### [Supplied passage]
•••••
Macaire et al. reported a significant reduction of morphine consumption during the 48 hours following pediatric cardiac surgery in patients who had received bilateral ESP blocks with blouses of 0.2% ropivacaine (120 ± 320 µg.kg-1) compared with patients who had received bilateral ESP blocks with saline (512 ± 560 µg.kg-1; P = 0.03). In our study, we noted lower morphine consumption in patients who had received bilateral single-shot ESP blocks with bupivacaine (0.4 ± 0.2 mg.kg-1) compared with those who received no block (0.5 ± 0.2 mg.kg-1; P < 0.001) (18).
Another clinical trial was carried out to assess the efficacy of bilateral ESP block vs. thoracic epidural analgesia in adult patients scheduled for open cardiac surgery. It demonstrated comparable results regarding intraoperative fentanyl consumption and postoperative Visual Analog Scale (VAS), especially in the first 12 hours postoperatively. These results further support the recommendation to use bilateral ESP blocks because of their high efficacy with a low incidence of complications (19).
Krishna et al. found that bilateral ESP blocks with 0.375% ropivacaine produced better analgesia than conventional analgesia with paracetamol and tramadol in an adult population undergoing sternotomy. They reported significant differences between both groups regarding the timing of the first rescue analgesia, standing at 8.9 ± 0.14 hours with the ESP block and 4.6 ± 0.12 hours in the control group (P = 0.0001). In our study, there was a significant delay in the need for first rescue analgesia in the ES group (231.6 ± 104.5 minutes) compared with the N group (108.8 ± 47.8 minutes; P < 0.001) (20).
•••••
### [Available data]
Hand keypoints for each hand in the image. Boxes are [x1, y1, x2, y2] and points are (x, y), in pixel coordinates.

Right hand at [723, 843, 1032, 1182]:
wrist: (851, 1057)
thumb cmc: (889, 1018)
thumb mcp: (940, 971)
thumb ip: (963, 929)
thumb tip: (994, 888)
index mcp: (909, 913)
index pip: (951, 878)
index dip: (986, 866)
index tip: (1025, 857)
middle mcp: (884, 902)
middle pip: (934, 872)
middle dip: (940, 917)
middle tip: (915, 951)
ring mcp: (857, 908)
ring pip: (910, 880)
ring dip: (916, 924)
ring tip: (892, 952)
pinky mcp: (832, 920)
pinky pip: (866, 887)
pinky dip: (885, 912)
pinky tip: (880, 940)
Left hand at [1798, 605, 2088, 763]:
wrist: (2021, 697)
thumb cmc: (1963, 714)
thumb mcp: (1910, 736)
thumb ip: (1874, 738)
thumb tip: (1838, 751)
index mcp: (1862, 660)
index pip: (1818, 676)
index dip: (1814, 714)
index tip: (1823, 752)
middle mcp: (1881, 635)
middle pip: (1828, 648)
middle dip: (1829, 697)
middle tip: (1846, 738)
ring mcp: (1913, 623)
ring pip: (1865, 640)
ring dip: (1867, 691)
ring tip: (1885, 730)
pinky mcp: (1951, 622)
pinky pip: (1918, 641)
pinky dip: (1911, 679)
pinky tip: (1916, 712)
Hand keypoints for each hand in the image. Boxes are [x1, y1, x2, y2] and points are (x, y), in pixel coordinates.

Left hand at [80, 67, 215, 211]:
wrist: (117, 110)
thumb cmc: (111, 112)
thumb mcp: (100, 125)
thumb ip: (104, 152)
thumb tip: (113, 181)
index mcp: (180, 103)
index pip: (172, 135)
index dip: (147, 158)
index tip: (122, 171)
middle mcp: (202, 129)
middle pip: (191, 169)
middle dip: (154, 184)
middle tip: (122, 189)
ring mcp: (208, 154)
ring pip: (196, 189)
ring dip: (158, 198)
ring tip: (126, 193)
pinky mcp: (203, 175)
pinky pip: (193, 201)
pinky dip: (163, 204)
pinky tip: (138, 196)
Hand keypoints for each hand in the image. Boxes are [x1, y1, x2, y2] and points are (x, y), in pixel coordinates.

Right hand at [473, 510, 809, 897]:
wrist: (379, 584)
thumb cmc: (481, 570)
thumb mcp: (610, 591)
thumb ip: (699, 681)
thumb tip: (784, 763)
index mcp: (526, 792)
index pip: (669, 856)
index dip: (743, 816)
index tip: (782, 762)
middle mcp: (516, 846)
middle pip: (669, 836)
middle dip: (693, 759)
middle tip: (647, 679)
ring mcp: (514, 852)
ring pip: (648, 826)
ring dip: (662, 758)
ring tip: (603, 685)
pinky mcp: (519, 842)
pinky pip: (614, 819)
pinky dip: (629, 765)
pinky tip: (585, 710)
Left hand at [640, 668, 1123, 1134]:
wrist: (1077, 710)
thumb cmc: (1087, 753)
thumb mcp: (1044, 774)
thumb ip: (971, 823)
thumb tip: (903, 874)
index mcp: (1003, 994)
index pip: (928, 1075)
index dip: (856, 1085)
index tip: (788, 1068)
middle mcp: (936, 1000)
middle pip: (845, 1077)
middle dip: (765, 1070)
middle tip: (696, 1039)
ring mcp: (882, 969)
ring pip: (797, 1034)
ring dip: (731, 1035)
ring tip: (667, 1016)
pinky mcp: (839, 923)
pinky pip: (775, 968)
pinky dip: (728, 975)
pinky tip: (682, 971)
•••••
### [Requirement]
Quote the passage on erector spinae plane blocks word for word, between "Another clinical trial" and "of complications (19).", inclusive.

### [Result]
Another clinical trial was carried out to assess the efficacy of bilateral ESP block vs. thoracic epidural analgesia in adult patients scheduled for open cardiac surgery. It demonstrated comparable results regarding intraoperative fentanyl consumption and postoperative Visual Analog Scale (VAS), especially in the first 12 hours postoperatively. These results further support the recommendation to use bilateral ESP blocks because of their high efficacy with a low incidence of complications (19).